Regenerative Medicine’s Impact: A Look Ahead
As our healthcare system faces an aging population and an increasing prevalence of chronic diseases, regenerative medicine will continue to play an increasingly important role in patient care, particularly where we offer therapies that deliver benefits that elude traditional drugs, devices, and surgery. Our unique ability to harness the body’s own healing processes in a safe and targeted manner means that we will play an increasingly important role in the management of difficult-to-treat diseases. More than 17,000 patients are expected to be involved in regenerative medicine-related clinical trials,i demonstrating that the pipeline of therapies on the horizon continues to expand.

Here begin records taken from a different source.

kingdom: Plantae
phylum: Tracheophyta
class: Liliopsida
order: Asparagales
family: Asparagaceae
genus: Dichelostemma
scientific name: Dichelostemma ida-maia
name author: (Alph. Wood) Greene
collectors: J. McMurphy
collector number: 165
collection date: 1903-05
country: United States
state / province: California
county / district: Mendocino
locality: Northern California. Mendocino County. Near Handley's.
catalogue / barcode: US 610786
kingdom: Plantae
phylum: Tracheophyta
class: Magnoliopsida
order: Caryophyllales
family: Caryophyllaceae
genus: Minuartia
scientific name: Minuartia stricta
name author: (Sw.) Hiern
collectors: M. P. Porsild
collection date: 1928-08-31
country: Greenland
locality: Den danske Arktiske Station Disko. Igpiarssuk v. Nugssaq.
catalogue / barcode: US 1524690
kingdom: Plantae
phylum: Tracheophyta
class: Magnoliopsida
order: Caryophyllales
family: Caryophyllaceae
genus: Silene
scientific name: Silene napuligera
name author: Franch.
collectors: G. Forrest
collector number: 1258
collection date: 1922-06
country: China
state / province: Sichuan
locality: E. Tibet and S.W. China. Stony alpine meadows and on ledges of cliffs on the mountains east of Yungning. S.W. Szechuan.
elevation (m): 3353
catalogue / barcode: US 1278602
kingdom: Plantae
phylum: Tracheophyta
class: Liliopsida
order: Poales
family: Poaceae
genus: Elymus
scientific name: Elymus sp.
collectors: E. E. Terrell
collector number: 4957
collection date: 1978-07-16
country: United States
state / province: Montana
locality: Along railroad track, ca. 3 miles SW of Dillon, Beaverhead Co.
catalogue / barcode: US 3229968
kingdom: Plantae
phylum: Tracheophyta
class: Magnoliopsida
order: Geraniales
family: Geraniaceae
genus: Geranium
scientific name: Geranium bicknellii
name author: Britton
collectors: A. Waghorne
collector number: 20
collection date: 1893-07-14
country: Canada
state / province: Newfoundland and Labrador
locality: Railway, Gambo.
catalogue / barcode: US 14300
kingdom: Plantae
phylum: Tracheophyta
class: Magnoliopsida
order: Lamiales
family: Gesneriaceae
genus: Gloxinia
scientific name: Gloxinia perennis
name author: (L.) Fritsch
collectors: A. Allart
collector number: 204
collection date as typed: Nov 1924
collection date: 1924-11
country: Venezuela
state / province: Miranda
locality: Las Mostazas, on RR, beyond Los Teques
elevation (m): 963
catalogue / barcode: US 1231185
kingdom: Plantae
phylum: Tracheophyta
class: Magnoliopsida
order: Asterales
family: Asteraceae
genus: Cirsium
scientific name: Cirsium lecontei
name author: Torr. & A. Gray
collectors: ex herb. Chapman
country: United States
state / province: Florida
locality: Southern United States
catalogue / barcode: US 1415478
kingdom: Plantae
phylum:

Now that the first living allogeneic cell-based therapy (GINTUIT) has been approved through the FDA via CBER, we have achieved a major milestone: the first step in establishing consistent approval pathways. This clarity is critical to ensuring that a high level of scientific and clinical integrity is applied to all regenerative medicine products, which in turn will provide a clear differentiation from the growing number of unproven products that are flooding the market today with dubious claims that are unsubstantiated by rigorous clinical research. This is an important step in the continued maturation of the field, and a key value-driver for industry as we work to demonstrate the value of our therapies for physicians, patients, and payors alike.